§ DOCUMENT TEXT

[START]

I’m pretty happy with the result. It’s certainly a fun kit to build. I’ve never really completely warmed up to the shape though. In my mind, a Colonial Viper will always be the original one. It’s just too ingrained from my youth. If you told me this was a Falcon Mk. 53 from “Outer Space Adventure Wars” (I just made that up), I’d have said “oh, cool… a star fighter.” But trying to see it as “Battlestar Galactica” just hasn’t registered with me. Still… that’s me, and my own weird mind.
The kit is great. It’s not Tamiya or Bandai, but nothing about it is difficult. And it does look cool, franchise bias aside.
The End Of The Journey
That day on my bike ride, when I returned home. I traced over my route using a roadmap. (Think “paper GPS.” ; ) ) It turns out I’d ridden nearly 40 miles in total. If you’re a bike enthusiast, that’s no big deal. But I was an 8th grade kid out for a summer ride. The whole journey was unintended.

[END]

§ DIRECTIONS
**A)** In the blog excerpt, reproduce word for word the passage from "I’m pretty happy" up to and including "own weird mind.".
**B)** Summarize the blog excerpt in two sentences.

§ EXTRACTED ENTRIES

[START]

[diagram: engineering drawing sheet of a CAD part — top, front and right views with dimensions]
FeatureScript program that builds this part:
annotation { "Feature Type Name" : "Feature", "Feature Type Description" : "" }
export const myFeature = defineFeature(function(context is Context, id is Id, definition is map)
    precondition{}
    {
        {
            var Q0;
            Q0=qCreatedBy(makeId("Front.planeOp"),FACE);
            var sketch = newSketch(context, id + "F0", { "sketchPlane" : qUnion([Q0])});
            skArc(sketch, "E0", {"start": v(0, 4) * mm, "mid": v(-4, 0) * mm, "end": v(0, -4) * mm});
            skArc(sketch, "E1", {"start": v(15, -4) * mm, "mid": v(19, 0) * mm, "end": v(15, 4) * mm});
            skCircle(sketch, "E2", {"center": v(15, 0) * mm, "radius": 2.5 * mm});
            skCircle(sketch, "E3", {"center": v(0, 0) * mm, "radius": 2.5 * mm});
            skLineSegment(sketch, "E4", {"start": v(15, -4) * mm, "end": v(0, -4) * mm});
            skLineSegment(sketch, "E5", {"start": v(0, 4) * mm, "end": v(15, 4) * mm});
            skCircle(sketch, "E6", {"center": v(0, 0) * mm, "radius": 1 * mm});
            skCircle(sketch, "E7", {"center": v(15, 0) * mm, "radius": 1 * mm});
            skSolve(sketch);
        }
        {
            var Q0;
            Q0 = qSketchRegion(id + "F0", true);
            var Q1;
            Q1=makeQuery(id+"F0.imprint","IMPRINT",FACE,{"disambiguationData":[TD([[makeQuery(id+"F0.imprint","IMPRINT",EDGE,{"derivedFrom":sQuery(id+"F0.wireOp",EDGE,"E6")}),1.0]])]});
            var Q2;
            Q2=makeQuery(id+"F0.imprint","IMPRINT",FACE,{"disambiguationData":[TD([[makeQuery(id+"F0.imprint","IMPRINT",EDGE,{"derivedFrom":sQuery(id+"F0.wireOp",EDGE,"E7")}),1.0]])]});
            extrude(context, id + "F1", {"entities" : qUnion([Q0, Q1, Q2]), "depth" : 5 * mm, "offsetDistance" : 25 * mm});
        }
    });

[END]

§ RESPONSE LIST
**A)**
I’m pretty happy with the result. It’s certainly a fun kit to build. I’ve never really completely warmed up to the shape though. In my mind, a Colonial Viper will always be the original one. It’s just too ingrained from my youth. If you told me this was a Falcon Mk. 53 from “Outer Space Adventure Wars” (I just made that up), I’d have said “oh, cool… a star fighter.” But trying to see it as “Battlestar Galactica” just hasn’t registered with me. Still… that’s me, and my own weird mind.

**B)** The writer is happy with the finished Colonial Viper kit and finds it fun, not difficult to build and cool-looking, though its shape has never registered as "Battlestar Galactica" because the original Viper is too ingrained from the writer's youth. In a separate section, the writer recalls tracing an unintended summer bike ride on a roadmap as an 8th grader and discovering it covered nearly 40 miles.